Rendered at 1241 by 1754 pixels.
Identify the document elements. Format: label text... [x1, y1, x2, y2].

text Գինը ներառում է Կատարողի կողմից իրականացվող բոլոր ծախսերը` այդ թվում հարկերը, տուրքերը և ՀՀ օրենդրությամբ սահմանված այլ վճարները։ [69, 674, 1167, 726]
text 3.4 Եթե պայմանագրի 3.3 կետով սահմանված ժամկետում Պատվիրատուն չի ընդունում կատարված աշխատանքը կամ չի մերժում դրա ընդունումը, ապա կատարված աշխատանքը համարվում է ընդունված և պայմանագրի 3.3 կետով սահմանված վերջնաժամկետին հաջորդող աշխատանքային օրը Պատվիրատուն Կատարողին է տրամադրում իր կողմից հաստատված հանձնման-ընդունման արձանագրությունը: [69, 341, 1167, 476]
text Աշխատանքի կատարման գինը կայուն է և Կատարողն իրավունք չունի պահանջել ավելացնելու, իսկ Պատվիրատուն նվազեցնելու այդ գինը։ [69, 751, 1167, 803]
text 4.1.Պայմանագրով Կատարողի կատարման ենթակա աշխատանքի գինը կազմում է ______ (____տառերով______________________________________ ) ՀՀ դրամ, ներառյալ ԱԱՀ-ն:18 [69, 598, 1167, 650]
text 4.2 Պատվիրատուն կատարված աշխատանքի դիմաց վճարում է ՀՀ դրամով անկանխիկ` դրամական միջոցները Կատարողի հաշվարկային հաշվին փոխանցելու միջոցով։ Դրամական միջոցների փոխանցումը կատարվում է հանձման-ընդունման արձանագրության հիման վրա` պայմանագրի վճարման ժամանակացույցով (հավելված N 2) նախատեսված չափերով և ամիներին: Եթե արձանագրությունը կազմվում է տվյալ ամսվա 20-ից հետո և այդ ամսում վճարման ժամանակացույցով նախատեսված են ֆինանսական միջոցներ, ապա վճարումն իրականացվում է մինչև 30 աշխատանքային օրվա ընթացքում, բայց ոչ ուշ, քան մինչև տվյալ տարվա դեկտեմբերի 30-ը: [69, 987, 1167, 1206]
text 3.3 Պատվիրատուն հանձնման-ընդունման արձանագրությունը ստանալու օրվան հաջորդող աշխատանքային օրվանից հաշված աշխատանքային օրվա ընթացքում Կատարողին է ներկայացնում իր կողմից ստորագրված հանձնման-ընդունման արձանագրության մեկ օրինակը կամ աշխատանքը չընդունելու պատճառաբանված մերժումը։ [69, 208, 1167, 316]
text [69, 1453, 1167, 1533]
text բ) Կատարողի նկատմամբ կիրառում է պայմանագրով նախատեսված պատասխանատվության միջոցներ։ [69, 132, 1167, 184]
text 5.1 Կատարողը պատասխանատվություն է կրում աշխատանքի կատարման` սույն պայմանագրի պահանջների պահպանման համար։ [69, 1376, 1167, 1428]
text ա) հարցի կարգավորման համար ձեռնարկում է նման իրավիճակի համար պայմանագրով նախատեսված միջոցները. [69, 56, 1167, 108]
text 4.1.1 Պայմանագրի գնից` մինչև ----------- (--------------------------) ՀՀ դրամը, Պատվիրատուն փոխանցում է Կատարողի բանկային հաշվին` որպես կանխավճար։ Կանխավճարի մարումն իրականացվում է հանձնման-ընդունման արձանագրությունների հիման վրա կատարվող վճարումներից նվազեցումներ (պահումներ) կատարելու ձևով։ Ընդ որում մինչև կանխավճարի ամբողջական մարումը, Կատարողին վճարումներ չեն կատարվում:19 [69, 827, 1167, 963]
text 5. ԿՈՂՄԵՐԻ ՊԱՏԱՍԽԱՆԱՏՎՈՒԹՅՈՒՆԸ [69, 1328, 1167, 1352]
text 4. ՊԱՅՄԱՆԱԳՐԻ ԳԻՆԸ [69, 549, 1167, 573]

### ASSIGNMENT
Every entry must be quoted exactly as it appears above.

### OUTPUT FOR THIS EXERCISE
Rendered at 1241 by 1754 pixels.
Identify the document elements. Format: label text... [x1, y1, x2, y2].

text Գինը ներառում է Կատարողի կողմից իրականացվող բոլոր ծախսերը` այդ թվում հարկերը, տուրքերը և ՀՀ օրենդրությամբ սահմանված այլ վճարները։ [69, 674, 1167, 726]
text 3.4 Եթե պայմանագրի 3.3 կետով սահմանված ժամկետում Պատվիրատուն չի ընդունում կատարված աշխատանքը կամ չի մերժում դրա ընդունումը, ապա կատարված աշխատանքը համարվում է ընդունված և պայմանագրի 3.3 կետով սահմանված վերջնաժամկետին հաջորդող աշխատանքային օրը Պատվիրատուն Կատարողին է տրամադրում իր կողմից հաստատված հանձնման-ընդունման արձանագրությունը: [69, 341, 1167, 476]
text Աշխատանքի կատարման գինը կայուն է և Կատարողն իրավունք չունի պահանջել ավելացնելու, իսկ Պատվիրատուն նվազեցնելու այդ գինը։ [69, 751, 1167, 803]
text 4.1.Պայմանագրով Կատարողի կատարման ենթակա աշխատանքի գինը կազմում է ______ (____տառերով______________________________________ ) ՀՀ դրամ, ներառյալ ԱԱՀ-ն:18 [69, 598, 1167, 650]
text 4.2 Պատվիրատուն կատարված աշխատանքի դիմաց վճարում է ՀՀ դրամով անկանխիկ` դրամական միջոցները Կատարողի հաշվարկային հաշվին փոխանցելու միջոցով։ Դրամական միջոցների փոխանցումը կատարվում է հանձման-ընդունման արձանագրության հիման վրա` պայմանագրի վճարման ժամանակացույցով (հավելված N 2) նախատեսված չափերով և ամիներին: Եթե արձանագրությունը կազմվում է տվյալ ամսվա 20-ից հետո և այդ ամսում վճարման ժամանակացույցով նախատեսված են ֆինանսական միջոցներ, ապա վճարումն իրականացվում է մինչև 30 աշխատանքային օրվա ընթացքում, բայց ոչ ուշ, քան մինչև տվյալ տարվա դեկտեմբերի 30-ը: [69, 987, 1167, 1206]
text 3.3 Պատվիրատուն հանձնման-ընդունման արձանագրությունը ստանալու օրվան հաջորդող աշխատանքային օրվանից հաշված աշխատանքային օրվա ընթացքում Կատարողին է ներկայացնում իր կողմից ստորագրված հանձնման-ընդունման արձանագրության մեկ օրինակը կամ աշխատանքը չընդունելու պատճառաբանված մերժումը։ [69, 208, 1167, 316]
text [69, 1453, 1167, 1533]
text բ) Կատարողի նկատմամբ կիրառում է պայմանագրով նախատեսված պատասխանատվության միջոցներ։ [69, 132, 1167, 184]
text 5.1 Կատարողը պատասխանատվություն է կրում աշխատանքի կատարման` սույն պայմանագրի պահանջների պահպանման համար։ [69, 1376, 1167, 1428]
text ա) հարցի կարգավորման համար ձեռնարկում է նման իրավիճակի համար պայմանագրով նախատեսված միջոցները. [69, 56, 1167, 108]
text 4.1.1 Պայմանագրի գնից` մինչև ----------- (--------------------------) ՀՀ դրամը, Պատվիրատուն փոխանցում է Կատարողի բանկային հաշվին` որպես կանխավճար։ Կանխավճարի մարումն իրականացվում է հանձնման-ընդունման արձանագրությունների հիման վրա կատարվող վճարումներից նվազեցումներ (պահումներ) կատարելու ձևով։ Ընդ որում մինչև կանխավճարի ամբողջական մարումը, Կատարողին վճարումներ չեն կատարվում:19 [69, 827, 1167, 963]
text 5. ԿՈՂՄԵՐԻ ՊԱՏԱՍԽԱՆԱՏՎՈՒԹՅՈՒՆԸ [69, 1328, 1167, 1352]
text 4. ՊԱՅՄԱՆԱԳՐԻ ԳԻՆԸ [69, 549, 1167, 573]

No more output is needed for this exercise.